> TASKS AND EXERCISES
• a. In the forum post, which repository method does the action method call before it loops through the collection?
• b. From the forum post, extract the passage from "For example I" to "list, int id)", copying it word for word.

> PAGE TEXT
For example I have the following action method that deelte a collection and then loop through a collection and delete the records:-
[HttpPost]
public ActionResult AssignPermisionLevel2(ICollection<SecurityroleTypePermision> list, int id)
{
repository.DeleteSecurityroleTypePermisions(id);
foreach (var c in list)
{
repository.InsertOrUpdateSecurityroleTypePermisions(c,User.Identity.Name);
}
repository.Save();
return RedirectToAction("AssignPermisionLevel", new { id = id });
}
Which will call the following repository method:-
public void DeleteSecurityroleTypePermisions(int securityroleID)
{
var r = tms.SecurityroleTypePermisions.Where(a => a.SecurityRoleID == securityroleID);
foreach (var c in r) {
tms.SecurityroleTypePermisions.Remove(c);
}
}
&
public void InsertOrUpdateSecurityroleTypePermisions(SecurityroleTypePermision role, string username)
{
var auditinfo = IntiateAdminAudit(tms.AuditActions.SingleOrDefault(a => a.Name.ToUpper() == "ASSIGN PERMISION").ID, tms.SecurityTaskTypes.SingleOrDefault(a => a.Name.ToUpper() == "SECURITY ROLE").ID, username, tms.SecurityRoles.SingleOrDefault(a=>a.SecurityRoleID == role.SecurityRoleID).Name, tms.PermisionLevels.SingleOrDefault(a=>a.ID== role.PermisionLevelID).Name + " --> " + tms.TechnologyTypes.SingleOrDefault(a=>a.AssetTypeID == role.AssetTypeID).Name);
tms.SecurityroleTypePermisions.Add(role);
InsertOrUpdateAdminAudit(auditinfo);
}
So let say two users access the same action method at the same time, so will their transactions conflict with each other? , or all the transaction actions (Deletion & Addition) will execute and then the other transaction will start?

> RECORDS SHOWN
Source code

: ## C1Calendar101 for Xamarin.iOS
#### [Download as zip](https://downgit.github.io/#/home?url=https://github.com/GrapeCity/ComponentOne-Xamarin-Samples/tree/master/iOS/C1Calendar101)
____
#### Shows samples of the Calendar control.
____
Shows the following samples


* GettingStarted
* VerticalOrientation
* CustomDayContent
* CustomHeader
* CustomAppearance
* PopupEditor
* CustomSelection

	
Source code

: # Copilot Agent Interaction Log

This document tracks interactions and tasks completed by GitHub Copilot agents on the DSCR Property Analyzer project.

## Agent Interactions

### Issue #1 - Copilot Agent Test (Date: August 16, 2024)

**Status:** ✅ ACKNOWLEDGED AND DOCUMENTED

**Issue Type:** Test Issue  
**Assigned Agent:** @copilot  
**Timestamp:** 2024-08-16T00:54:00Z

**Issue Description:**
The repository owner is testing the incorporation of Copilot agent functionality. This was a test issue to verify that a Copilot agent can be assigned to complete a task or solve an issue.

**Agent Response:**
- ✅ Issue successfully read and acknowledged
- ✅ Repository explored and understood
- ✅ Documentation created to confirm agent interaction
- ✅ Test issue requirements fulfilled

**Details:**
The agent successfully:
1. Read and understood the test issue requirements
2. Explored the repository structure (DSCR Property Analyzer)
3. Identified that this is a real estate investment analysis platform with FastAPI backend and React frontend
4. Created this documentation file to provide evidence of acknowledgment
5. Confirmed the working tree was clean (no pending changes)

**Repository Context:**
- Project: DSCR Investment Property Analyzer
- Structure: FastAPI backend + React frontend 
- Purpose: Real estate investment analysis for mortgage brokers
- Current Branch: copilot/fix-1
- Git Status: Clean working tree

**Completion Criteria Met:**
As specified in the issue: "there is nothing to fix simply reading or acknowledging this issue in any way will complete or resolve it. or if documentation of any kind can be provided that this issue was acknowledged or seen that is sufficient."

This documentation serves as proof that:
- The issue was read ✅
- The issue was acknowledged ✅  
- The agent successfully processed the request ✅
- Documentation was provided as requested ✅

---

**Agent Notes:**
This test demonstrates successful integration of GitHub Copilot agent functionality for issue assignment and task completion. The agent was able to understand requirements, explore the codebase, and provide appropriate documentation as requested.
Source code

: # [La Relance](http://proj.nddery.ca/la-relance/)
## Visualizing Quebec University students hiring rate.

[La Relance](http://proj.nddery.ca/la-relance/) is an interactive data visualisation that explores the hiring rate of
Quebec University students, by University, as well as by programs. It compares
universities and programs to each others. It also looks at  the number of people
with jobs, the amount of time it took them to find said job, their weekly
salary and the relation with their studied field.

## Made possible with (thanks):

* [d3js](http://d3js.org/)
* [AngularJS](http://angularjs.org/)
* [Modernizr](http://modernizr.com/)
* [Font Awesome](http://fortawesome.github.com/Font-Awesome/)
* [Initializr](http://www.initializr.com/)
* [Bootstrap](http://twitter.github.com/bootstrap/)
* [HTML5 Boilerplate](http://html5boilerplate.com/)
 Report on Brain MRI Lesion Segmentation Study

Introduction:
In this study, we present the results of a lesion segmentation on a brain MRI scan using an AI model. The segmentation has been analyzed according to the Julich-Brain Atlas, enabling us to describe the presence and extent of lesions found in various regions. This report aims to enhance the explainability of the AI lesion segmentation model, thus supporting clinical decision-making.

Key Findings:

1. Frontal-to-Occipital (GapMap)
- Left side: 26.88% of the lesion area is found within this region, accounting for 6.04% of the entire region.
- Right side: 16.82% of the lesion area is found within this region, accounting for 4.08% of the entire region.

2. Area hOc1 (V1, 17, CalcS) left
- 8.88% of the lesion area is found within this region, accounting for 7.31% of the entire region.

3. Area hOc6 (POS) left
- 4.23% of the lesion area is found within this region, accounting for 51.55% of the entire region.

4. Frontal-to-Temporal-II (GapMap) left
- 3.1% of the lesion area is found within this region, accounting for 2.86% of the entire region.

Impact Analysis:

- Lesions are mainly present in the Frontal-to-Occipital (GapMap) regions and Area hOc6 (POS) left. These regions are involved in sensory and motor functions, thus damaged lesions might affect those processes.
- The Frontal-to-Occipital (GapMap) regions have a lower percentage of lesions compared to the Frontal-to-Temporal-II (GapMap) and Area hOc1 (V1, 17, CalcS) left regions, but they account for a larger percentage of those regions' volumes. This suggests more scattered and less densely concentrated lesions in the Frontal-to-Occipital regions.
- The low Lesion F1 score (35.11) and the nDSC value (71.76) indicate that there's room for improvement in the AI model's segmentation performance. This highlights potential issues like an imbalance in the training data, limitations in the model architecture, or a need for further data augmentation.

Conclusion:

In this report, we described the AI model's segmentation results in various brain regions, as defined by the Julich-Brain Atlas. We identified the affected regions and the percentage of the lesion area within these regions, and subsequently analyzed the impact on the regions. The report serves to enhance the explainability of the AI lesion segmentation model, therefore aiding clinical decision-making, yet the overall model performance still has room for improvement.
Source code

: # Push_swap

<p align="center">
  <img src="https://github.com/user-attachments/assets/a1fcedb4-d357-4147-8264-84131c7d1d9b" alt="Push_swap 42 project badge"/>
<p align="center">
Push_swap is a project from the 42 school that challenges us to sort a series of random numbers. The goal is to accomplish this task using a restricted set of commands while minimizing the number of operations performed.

> ANSWERS IN ORDER
• a. DeleteSecurityroleTypePermisions

• b.
For example I have the following action method that deelte a collection and then loop through a collection and delete the records:-
[HttpPost]
public ActionResult AssignPermisionLevel2(ICollection<SecurityroleTypePermision> list, int id)